Now, a pair of US scientists conclude that the oceans rose at a global average rate of 1.5 to 2 millimeters a year (6 to 8 inches a century), confirming a hotly debated, decade-old estimate. But their work also points to the key driver of this change: water from melting glaciers and not, as some have argued, a natural swelling of the oceans caused by higher temperatures.
Pinpointing glacial melt as the leading source of the oceans' rise is a new finding that contradicts several past studies.
The work "is a major contribution, and will go a long way toward explaining some of the current enigmas in our understanding of the earth's system," says Mark Meier, a glacier expert at the University of Colorado at Boulder.
"This was a surprise to us," says Laury Miller, an oceanographer with the National Oceanic and Atmospheric Administration's Laboratory for Satellite Altimetry in Silver Spring, Md. "But it just popped out of the data." And, he notes, it dovetails with studies that show oceans now contain more fresh water than 40 years ago.
The difference between these findings and the findings of other scientists who argue for a slower, 4-inch-per-century rise in sea level may seem small, Dr. Miller notes, but it's significant. More than 100 million people worldwide live within a mile of a coastline and would be first affected by any rise.
"The estimate for the past 100 years forms the basis for future predictions" of the impact of changing climate on the world's oceans, he says. Miller and Bruce Douglas of Florida International University conducted the study, which appears in Thursday's edition of Nature.
The debate over the rate of the oceans' rise emerged in the mid- to late 1990s, researchers say. The Intergovernmental Panel on Climate Change (IPCC), which distills the latest research and lays out related policy issues for government leaders, noted in 1995 that the best evidence argued for an increase of 6 to 8 inches a century. The gains were measured at tide gauges worldwide.
Improved measurements of global ocean heat, however, indicated that the ocean had not warmed nearly enough to rise at the rate the tide gauges indicated. And glacial runoff was still thought to be a tiny contributor to ocean mass.

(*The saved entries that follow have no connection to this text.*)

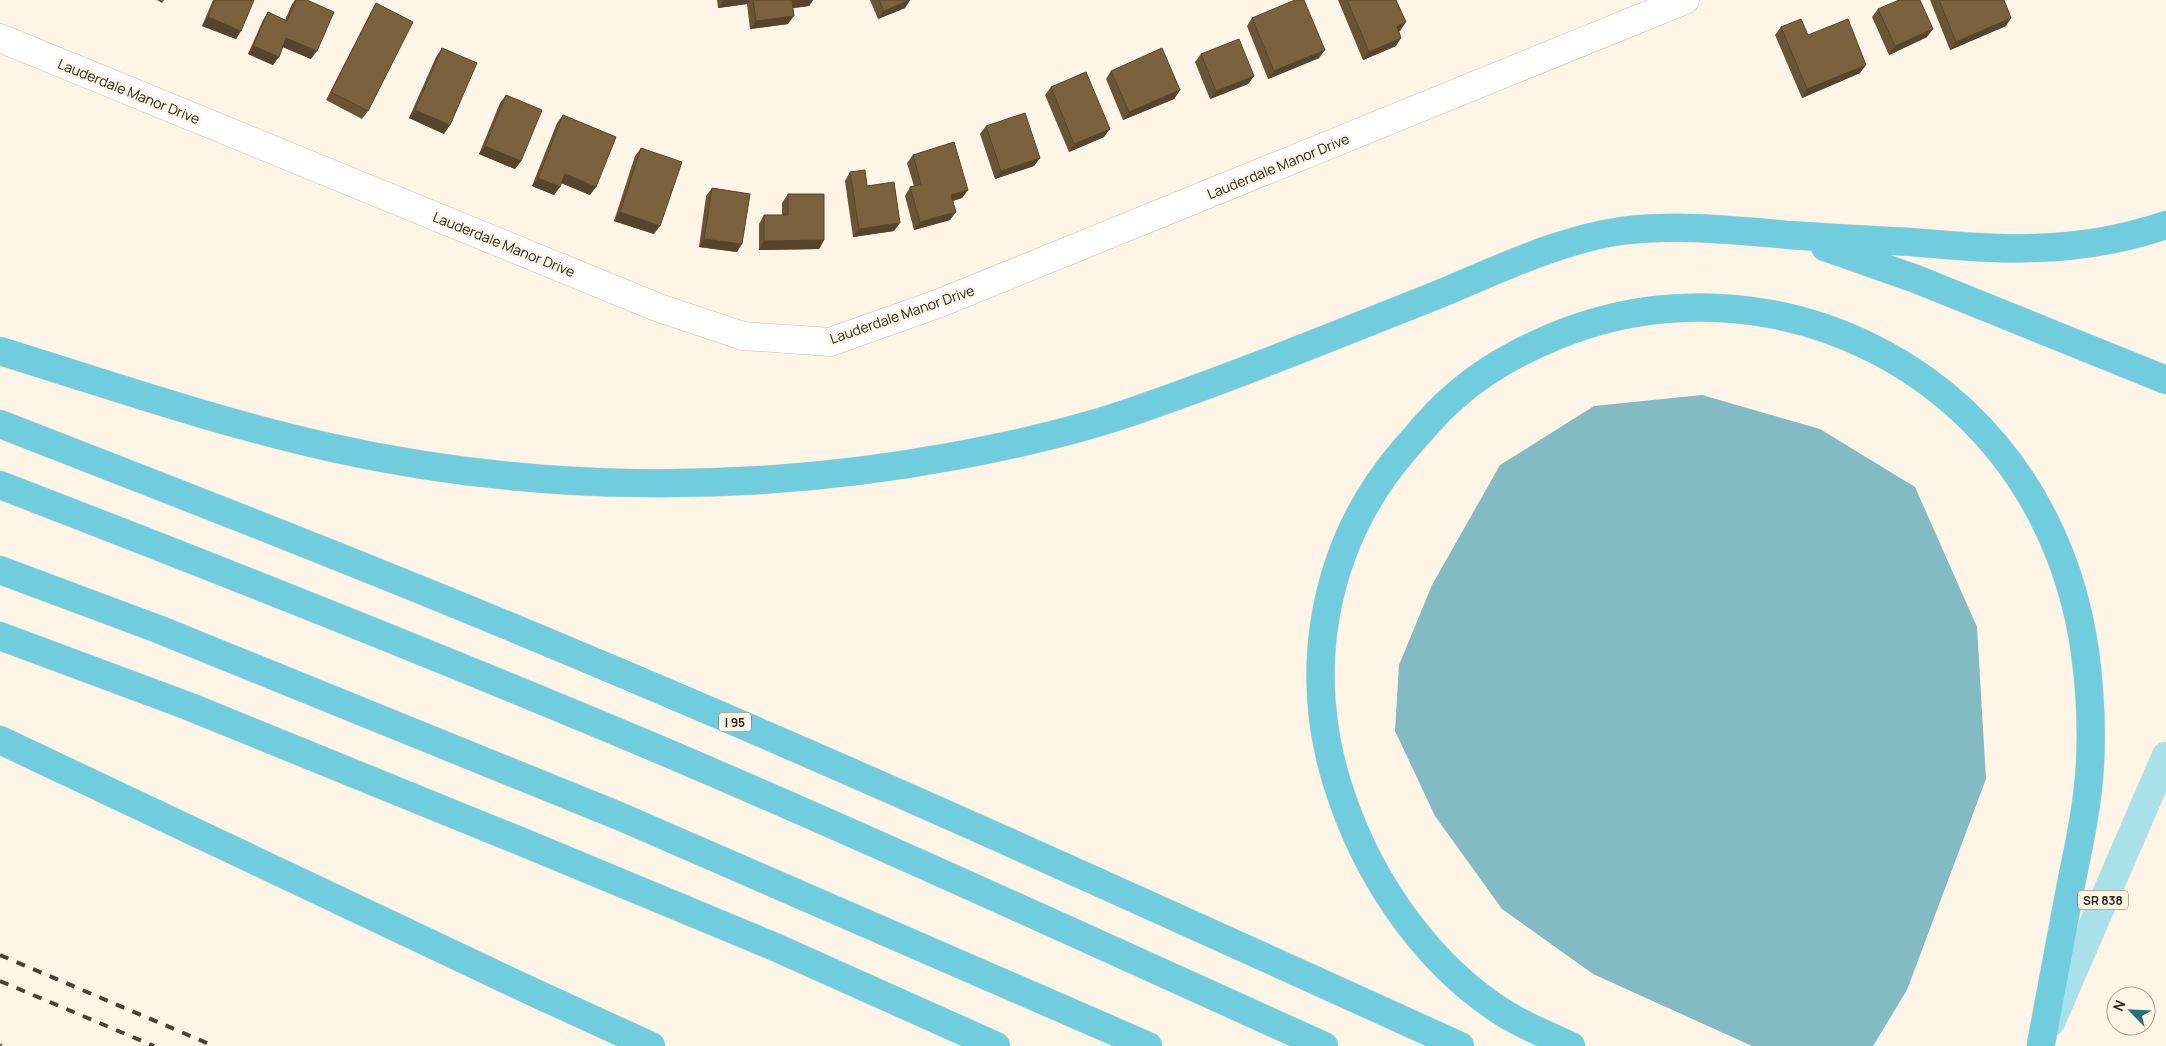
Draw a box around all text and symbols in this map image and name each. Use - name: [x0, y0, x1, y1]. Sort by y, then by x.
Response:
- street label: Lauderdale Manor Drive: [55, 54, 203, 128]
- street label: Lauderdale Manor Drive: [1204, 129, 1352, 203]
- street label: Lauderdale Manor Drive: [430, 207, 578, 281]
- street label: Lauderdale Manor Drive: [827, 280, 977, 348]
- road number: I 95: [719, 712, 751, 732]
- road number: SR 838: [2078, 890, 2128, 910]
- north arrow: [2106, 986, 2156, 1036]
- text: N: [2108, 997, 2129, 1014]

The situation grew muddier with a study published in 2002 by French researchers who compared satellite data with a new catalog of ocean temperature and salinity estimates and concluded that tide gauges overestimate the rate of sea-level rise.
Miller and Douglas, by contrast, used the tide gauges and raw oceanographic measurements of temperature, salinity, and density to reach their conclusions.
The tide gauges do not appear to be unduly influenced by local conditions, and the combined sources of direct data argue for the higher rate of increase, they say, and glacial melt as the leading cause.